* **Stored data**
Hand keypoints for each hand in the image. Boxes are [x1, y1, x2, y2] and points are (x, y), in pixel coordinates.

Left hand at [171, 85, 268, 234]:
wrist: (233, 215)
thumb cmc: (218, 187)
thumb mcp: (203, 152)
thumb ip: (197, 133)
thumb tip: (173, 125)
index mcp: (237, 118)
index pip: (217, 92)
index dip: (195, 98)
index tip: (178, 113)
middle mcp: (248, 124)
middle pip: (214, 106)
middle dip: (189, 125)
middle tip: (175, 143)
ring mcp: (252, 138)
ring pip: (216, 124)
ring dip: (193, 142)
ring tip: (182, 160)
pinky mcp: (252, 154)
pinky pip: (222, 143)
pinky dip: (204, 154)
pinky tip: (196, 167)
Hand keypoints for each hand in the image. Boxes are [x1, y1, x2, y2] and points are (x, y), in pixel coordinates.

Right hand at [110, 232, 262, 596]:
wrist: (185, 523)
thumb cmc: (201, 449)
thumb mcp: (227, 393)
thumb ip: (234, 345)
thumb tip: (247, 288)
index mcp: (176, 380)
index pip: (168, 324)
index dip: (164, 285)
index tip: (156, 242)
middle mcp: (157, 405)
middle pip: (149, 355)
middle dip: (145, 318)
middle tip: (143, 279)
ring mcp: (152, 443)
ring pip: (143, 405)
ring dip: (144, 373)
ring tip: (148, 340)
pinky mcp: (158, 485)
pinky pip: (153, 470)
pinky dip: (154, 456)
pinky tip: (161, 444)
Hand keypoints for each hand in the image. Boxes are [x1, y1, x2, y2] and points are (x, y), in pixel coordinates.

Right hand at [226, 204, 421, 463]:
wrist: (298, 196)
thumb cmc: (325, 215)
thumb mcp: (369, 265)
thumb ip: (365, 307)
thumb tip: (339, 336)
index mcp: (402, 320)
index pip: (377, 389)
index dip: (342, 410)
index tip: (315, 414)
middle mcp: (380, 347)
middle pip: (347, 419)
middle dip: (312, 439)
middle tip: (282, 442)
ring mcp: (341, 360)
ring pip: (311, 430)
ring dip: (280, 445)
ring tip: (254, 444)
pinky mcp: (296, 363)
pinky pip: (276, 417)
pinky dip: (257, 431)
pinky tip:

* **Exercise description**
Please reproduce exactly the lines in the listing above from the one containing "middle dip: (189, 125)" through the one containing "pinky tip: (161, 444)", both included, and nothing more.

* **Answer to the problem**
middle dip: (189, 125)
middle tip: (175, 143)
ring mcp: (252, 138)
ring pip: (216, 124)
ring dip: (193, 142)
ring tip: (182, 160)
pinky mcp: (252, 154)
pinky pip: (222, 143)
pinky dip: (204, 154)
pinky tip: (196, 167)
Hand keypoints for each hand in the image. Boxes are [x1, y1, x2, y2] and points are (x, y), in pixel coordinates.

Right hand at [110, 232, 262, 596]:
wrist: (185, 523)
thumb cmc: (201, 449)
thumb mcp: (227, 393)
thumb ip: (234, 345)
thumb tip: (247, 288)
index mcp: (176, 380)
index pip: (168, 324)
index dip: (164, 285)
index tip: (156, 242)
middle mcp: (157, 405)
middle pip: (149, 355)
middle dip: (145, 318)
middle tip: (143, 279)
ring mcp: (152, 443)
ring pip: (143, 405)
ring dip: (144, 373)
ring tip: (148, 340)
pinky mcp: (158, 485)
pinky pip: (153, 470)
pinky dip: (154, 456)
pinky tip: (161, 444)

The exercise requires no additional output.